Suarakita.org- Banda Aceh sejak awal Juni memberlakukan jam malam buat pekerja perempuan. Aturan baru itu dijajakan sebagai instrumen buat melindungi perempuan. Namun kritik yang muncul berkata lain.
Pemerintah Banda Aceh memberlakukan aturan jam malam buat pekerja perempuan. Nantinya perempuan cuma boleh bekerja hingga pukul 11 malam. Pemerintah setempat berdalih, langkah tersebut diambil buat melindungi perempuan.
Aturan tersebut terutama menyasar pegawai perempuan di pusat hiburan dan olahraga, atau kawasan wisata. Menurut Walikota Banda Aceh, Illiza Sa’aduddin Djamal, jam malam buat perempuan sudah berlaku sejak awal Juni.
“Perempuan di Aceh rentan terhadap pelecehan seksual.

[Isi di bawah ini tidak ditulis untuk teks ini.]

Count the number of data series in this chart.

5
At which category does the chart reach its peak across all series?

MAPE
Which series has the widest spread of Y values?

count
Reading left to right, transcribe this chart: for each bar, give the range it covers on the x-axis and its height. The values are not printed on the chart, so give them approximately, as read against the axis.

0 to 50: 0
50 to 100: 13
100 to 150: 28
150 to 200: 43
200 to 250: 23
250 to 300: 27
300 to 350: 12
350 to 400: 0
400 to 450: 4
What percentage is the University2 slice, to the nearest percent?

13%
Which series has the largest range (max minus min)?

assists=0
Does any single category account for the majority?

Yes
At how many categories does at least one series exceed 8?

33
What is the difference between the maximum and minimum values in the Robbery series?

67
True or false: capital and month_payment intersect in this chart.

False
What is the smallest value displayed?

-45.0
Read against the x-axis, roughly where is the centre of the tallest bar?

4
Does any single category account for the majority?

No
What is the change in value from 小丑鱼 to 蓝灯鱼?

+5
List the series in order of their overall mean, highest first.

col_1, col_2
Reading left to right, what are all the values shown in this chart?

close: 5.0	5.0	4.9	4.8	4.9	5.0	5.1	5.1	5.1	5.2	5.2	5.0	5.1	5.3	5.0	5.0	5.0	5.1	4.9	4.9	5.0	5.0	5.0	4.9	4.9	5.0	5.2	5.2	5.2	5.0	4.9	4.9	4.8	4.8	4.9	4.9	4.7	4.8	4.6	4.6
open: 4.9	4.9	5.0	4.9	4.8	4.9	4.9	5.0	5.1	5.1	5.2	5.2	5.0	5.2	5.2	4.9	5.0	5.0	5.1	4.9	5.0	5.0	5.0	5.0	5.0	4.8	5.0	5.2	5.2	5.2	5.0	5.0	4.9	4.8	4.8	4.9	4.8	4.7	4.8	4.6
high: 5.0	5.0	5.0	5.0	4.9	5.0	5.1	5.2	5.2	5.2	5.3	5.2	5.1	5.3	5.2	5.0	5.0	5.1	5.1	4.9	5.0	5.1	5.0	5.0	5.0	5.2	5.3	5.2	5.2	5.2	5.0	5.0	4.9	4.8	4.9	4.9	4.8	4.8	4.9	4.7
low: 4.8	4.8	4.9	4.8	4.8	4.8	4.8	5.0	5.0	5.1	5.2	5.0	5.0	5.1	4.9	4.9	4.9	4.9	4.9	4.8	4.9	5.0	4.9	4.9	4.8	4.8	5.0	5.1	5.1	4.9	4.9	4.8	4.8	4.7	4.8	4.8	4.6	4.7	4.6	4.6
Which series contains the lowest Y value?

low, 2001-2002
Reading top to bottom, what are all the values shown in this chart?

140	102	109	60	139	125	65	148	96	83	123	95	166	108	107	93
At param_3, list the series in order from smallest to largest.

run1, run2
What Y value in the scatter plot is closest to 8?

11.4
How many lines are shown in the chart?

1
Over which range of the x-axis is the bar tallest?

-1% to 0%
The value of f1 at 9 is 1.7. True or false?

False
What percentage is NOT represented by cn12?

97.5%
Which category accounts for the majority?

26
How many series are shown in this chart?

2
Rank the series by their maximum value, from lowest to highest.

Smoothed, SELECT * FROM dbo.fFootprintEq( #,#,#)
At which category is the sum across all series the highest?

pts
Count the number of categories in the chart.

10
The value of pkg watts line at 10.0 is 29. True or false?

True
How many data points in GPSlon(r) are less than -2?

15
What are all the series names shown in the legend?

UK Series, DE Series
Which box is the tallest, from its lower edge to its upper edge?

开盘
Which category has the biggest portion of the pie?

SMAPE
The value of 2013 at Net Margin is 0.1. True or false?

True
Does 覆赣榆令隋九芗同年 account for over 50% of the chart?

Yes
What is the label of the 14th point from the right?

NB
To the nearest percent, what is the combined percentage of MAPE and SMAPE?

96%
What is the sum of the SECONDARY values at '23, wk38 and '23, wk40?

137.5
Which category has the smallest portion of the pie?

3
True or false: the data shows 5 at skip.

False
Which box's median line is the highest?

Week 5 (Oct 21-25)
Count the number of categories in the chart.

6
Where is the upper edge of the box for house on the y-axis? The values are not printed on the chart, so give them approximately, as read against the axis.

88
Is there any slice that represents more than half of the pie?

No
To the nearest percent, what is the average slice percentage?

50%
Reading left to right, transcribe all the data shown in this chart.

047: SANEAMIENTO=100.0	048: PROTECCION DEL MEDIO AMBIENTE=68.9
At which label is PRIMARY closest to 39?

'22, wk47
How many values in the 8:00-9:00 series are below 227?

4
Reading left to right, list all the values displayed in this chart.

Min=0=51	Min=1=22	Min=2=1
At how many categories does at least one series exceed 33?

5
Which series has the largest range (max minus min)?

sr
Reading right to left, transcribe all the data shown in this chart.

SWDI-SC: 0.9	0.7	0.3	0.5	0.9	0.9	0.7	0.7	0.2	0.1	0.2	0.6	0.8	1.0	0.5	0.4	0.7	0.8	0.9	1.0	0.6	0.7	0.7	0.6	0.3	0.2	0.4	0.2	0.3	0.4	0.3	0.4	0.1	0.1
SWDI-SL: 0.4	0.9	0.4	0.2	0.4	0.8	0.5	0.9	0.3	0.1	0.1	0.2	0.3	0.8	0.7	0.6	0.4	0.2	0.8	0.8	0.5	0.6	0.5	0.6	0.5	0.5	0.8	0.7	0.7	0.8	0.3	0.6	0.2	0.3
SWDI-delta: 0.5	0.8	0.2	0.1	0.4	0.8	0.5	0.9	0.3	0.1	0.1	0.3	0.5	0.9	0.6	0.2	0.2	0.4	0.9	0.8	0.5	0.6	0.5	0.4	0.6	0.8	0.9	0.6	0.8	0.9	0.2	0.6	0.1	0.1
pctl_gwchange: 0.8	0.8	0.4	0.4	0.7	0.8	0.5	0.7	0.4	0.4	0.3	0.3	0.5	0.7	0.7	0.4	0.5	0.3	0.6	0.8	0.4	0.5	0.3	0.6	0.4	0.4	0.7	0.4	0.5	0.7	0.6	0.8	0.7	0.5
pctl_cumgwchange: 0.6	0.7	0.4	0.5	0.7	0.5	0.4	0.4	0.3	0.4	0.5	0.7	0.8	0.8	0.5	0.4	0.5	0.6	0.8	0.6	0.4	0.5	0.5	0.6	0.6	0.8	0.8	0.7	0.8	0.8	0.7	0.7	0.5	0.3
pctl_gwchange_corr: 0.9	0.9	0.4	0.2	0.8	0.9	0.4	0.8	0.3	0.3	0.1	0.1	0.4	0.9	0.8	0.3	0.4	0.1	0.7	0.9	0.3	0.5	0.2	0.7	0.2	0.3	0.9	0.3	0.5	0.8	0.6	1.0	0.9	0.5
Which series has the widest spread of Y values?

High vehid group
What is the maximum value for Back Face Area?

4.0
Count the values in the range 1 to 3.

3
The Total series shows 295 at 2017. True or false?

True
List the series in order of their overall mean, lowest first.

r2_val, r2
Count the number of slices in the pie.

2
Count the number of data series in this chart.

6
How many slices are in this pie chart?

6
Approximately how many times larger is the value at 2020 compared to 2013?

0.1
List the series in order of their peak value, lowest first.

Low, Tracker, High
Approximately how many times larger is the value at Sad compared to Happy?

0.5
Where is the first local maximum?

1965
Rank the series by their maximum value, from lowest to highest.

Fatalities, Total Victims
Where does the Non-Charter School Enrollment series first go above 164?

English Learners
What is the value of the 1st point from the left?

Jadi kami ingin melindungi mereka dari insiden yang tidak diinginkan,” kata Illiza. Pemerintah mewanti-wanti perempuan dan anak-anak agar tidak berada di luar setelah jam 11, kecuali ditemani oleh suami atau saudara laki-laki.
Diberikan Peringatan
Penelitian teranyar yang dibuat oleh yayasan orangtua dan anak-anak, Kita dan Buah Hati, kasus pelecehan seksual di Aceh termasuk yang paling tinggi di Indonesia. Menurut aturan baru itu pengusaha bisa kehilangan ijin usaha jika melanggar.
“Terutama pengusaha kafe, tempat hiburan, tempat wisata yang harus mematuhinya, termasuk sisi pakaian yang sesuai syariat,” kata Illiza seperti dikutip situs Merdeka.
Namun Illiza memastikan perempuan yang tertangkap melanggar aturan tidak akan dikenai sanksi. “Mereka akan diminta untuk pulang dan diberi peringatan,” ujarnya. Pemerintah Banda Aceh memberikan pengecualian buat pekerja perempuan di bidang kesehatan seperti suster atau bidan.
Kritik di Media Sosial
Langkah Banda Aceh menuai beragam reaksi. Komisi Nasional Perempuan lewat akut Twitter-nya menyebut aturan tersebut tidak cuma “diskriminatif”, tetapi juga cenderung membatasi gerak perempuan. “Kalau niatnya melindungi, ada kebijakan yang lebih kondusif.”
Wakil Presiden Jusuf Kalla juga mempertanyakan alasan Aceh memberlakukan aturan tersebut. “Aceh punya kewenangan internal untuk menerbitkan aturan khusus di daerahnya, tapi harus dipertimbangkan apa urgen seperti itu,” tuturnya seperti dikutip Republika.
Kritik juga bermunculan di Media Sosial terkait pemberlakuan jam malam di Banda Aceh karena dianggap diskriminatif. Namun Illiza mengklaim tanggungjawab ada di pihak lain. “Di internet ada yang menghujat Banda Aceh, sebenarnya itu semua informasi sesat dan menyesatkan, ini aturan yang dibuat oleh Gubernur, Gubernurlah yang harus disalahkan,” katanya.